Es ist erwähnenswert, dass die Überwindung dieser Herausforderungen in Bezug auf die Nutzbarkeit nicht nur im GAR-Kontext von Vorteil sein wird, sondern auch die Fähigkeit der Finanzinstitute verbessert, Zugang zum europäischen Markt für grüne Anleihen zu erhalten. Der freiwillige European Green Bond Standard (EU GBS) wird Emittenten nämlich dazu verpflichten, den Großteil der Erlöse in Vermögenswerte zu investieren, die mit den EUT übereinstimmen. Die Erleichterung des Zugangs von Finanzinstituten zum europäischen Markt für grüne Anleihen kann ebenfalls zum Erfolg dieses (vorerst) freiwilligen Systems beitragen, da Finanzunternehmen einen wesentlichen Anteil der Emittenten von gekennzeichneten Anleihen ausmachen.

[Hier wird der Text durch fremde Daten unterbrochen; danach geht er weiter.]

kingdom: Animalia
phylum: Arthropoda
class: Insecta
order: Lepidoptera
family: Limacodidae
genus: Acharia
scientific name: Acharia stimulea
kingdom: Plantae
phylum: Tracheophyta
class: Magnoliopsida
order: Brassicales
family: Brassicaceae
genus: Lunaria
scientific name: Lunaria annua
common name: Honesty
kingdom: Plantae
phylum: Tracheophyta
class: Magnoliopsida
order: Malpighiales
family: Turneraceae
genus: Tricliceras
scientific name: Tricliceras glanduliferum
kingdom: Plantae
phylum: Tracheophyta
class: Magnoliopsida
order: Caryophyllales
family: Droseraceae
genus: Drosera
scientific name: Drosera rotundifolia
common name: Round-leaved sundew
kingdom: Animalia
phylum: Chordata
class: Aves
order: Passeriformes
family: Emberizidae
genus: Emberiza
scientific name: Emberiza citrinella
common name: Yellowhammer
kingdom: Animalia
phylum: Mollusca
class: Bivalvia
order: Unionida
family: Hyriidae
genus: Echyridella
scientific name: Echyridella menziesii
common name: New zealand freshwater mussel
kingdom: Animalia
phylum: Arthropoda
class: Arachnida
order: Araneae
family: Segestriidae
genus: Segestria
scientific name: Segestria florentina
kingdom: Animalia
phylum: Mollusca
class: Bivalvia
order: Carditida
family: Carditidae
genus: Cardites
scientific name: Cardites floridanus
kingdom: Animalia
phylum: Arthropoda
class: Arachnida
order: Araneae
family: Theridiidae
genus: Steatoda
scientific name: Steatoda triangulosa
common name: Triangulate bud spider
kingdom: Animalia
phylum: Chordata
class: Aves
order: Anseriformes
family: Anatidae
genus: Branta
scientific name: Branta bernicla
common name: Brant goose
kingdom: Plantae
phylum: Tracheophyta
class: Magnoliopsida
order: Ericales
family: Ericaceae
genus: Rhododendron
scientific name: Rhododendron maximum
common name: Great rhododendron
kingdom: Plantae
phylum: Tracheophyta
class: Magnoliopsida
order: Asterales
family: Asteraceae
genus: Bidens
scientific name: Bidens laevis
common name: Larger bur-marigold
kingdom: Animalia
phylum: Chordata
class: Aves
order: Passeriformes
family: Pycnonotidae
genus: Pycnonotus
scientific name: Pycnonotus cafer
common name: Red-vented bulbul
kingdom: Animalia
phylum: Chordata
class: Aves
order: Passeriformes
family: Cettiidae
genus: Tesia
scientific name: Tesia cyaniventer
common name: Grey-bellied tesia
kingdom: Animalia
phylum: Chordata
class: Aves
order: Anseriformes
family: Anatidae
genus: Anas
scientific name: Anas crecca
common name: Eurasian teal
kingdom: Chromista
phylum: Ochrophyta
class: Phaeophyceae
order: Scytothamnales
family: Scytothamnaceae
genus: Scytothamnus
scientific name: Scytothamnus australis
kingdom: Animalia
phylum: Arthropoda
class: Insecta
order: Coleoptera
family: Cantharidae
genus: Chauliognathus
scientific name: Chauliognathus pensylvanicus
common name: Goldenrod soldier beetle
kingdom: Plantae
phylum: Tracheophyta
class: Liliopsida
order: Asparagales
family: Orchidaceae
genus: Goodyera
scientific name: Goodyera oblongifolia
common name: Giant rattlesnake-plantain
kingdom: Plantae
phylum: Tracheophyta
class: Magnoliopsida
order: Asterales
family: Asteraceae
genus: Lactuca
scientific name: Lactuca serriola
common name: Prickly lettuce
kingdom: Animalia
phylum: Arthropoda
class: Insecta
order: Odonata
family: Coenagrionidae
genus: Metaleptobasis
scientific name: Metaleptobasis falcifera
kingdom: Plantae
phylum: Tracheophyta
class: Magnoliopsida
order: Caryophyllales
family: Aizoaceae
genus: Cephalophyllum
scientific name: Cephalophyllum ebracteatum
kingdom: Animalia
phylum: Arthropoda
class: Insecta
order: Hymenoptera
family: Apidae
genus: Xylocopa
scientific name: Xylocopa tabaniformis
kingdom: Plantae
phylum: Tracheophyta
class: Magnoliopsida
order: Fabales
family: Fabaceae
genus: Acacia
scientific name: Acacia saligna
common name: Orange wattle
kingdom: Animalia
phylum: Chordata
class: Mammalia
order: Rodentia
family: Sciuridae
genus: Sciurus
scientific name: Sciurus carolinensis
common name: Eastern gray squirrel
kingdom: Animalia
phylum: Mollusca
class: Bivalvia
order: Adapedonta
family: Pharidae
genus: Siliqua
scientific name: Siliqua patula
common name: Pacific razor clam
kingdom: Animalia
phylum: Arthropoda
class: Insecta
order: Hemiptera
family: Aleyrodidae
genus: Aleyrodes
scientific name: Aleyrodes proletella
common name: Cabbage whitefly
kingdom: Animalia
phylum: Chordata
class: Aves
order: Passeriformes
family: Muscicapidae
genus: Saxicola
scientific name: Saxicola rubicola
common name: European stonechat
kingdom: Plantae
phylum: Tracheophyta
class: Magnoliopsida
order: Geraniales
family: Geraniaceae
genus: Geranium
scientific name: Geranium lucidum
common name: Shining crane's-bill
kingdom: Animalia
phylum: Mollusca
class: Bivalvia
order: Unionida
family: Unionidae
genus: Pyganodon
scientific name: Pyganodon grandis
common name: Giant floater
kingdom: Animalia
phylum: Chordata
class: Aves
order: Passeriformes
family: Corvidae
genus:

Nach diesem Crashtest wird die GAR wahrscheinlich weiterhin im Rampenlicht stehen und möglicherweise an Glaubwürdigkeit einbüßen (zumindest in ihrer derzeitigen Fassung). Dennoch sind sich die Beteiligten (z. B. Finanzinstitute, Aufsichtsbehörden) nach der ausführlichen Erläuterung ihrer Grenzen und der Erprobung in der Praxis nun der Herausforderungen bewusst und sollten aktiv daran arbeiten, diese zu bewältigen. Dies wird nicht nur für die Berichterstattung, sondern auch für den Erfolg des EU-Rahmens für nachhaltige Finanzen von entscheidender Bedeutung sein.